Selain itu, umumnya negara Afrika Utara memiliki pemain yang matang ditempa di akademi sepakbola Eropa. Maroko misalnya, yang kebanyakan pemainnya merupakan hasil didikan tim elit Eropa. Bahkan dari 23 pemain yang dibawa pelatih Herve Renard ke Rusia, 17 di antaranya merupakan pemain yang lahir dan besar di Belanda, Perancis, Jerman, Spanyol, hingga Belgia.
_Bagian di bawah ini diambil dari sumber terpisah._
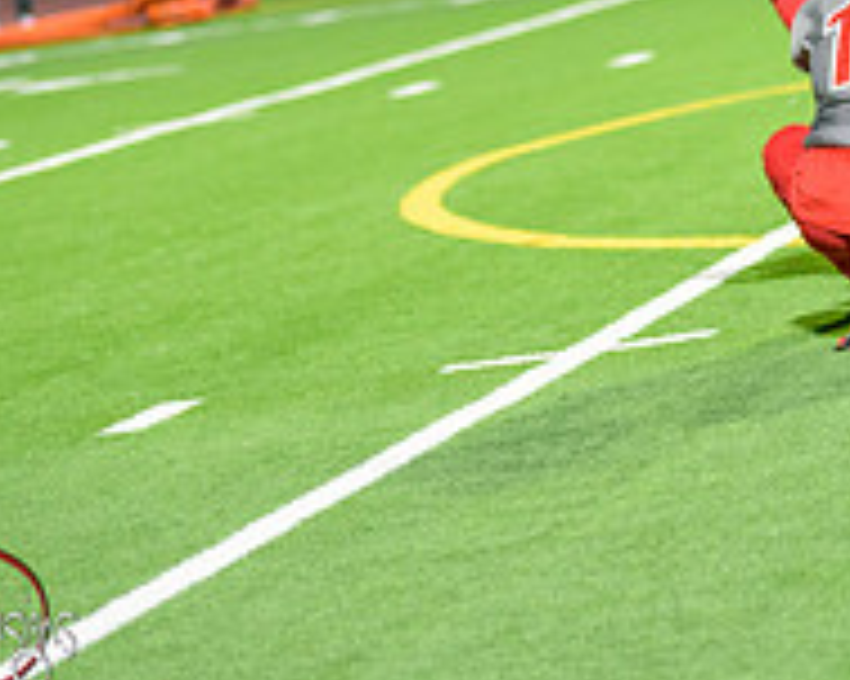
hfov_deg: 5.6
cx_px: 935
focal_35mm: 346
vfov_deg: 4.5
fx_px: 8700
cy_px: -34
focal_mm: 120
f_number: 2.8
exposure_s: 1/250
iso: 1600
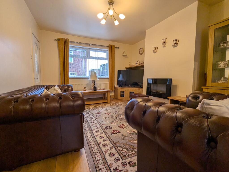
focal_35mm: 16
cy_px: 86
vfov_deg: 78.2
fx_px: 106
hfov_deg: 94.4
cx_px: 114
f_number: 2.2
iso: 135
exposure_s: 1/50
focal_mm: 2.35
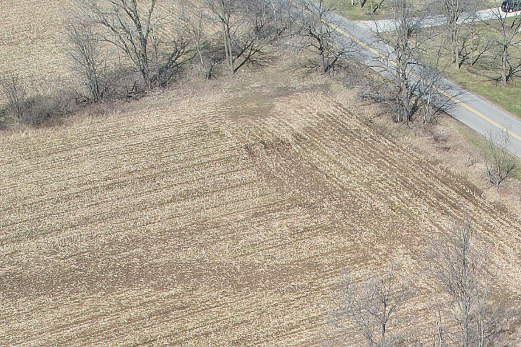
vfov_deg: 15.7
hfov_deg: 25.6
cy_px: 578
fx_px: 1114
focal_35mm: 77
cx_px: 458
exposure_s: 1/2000
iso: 100
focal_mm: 8.38
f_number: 2.8
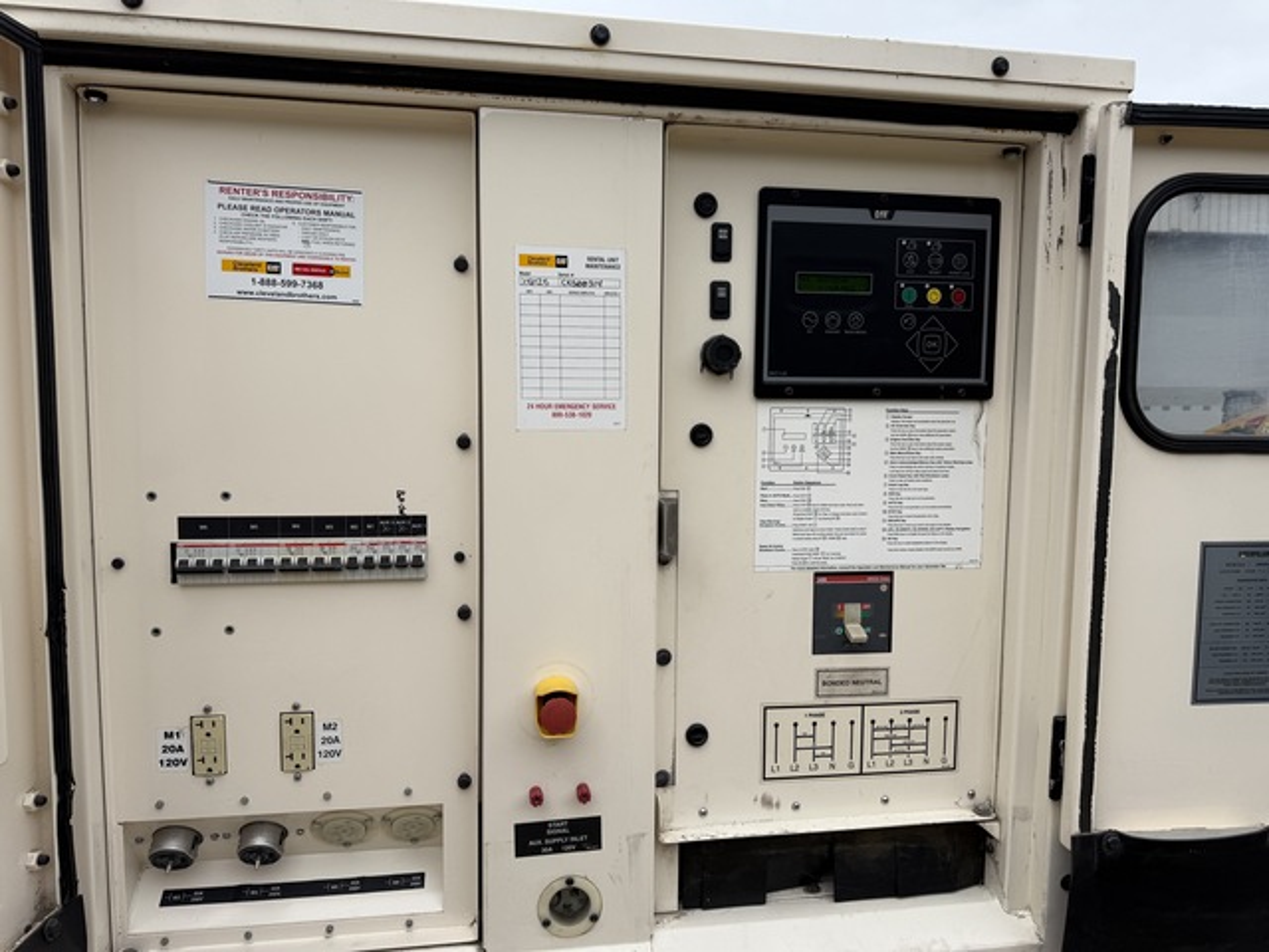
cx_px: 634
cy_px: 476
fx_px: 880
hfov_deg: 71.6
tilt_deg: -3.7
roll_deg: +0.2
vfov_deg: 56.8
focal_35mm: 24
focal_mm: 6.76
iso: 80
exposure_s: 1/3953
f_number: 1.78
Tak hanya Maroko, Tunisia juga skuatnya didominasi oleh pemain yang lahir di luar negeri. Banyak pemain Tunisia yang lahir dan tumbuh di Perancis, salah satunya Wahbi Khazri. Sementara Mesir, memang tak seperti Maroko atau Tunisia yang skuatnya banyak dihuni pemain yang sejak kecil ditempa ilmu sepakbola di Eropa. Tapi Mesir punya beberapa pemain yang bersinar di kompetisi Eropa seperti, Mohamed Salah.
"Para pemain di utara sedikit lebih ramping. Mereka selalu memulai tendangan bebas lebih cepat, mereka memiliki permainan mental sedikit lebih dari tim sub-Sahara,” tegas Peter Odemwingie.
Jika memang negara-negara Afrika Utara memiliki budaya yang lebih baik daripada negara di bagian Afrika lainnya, maka kita patut menunggu ramalan Pele untuk menjadi kenyataan.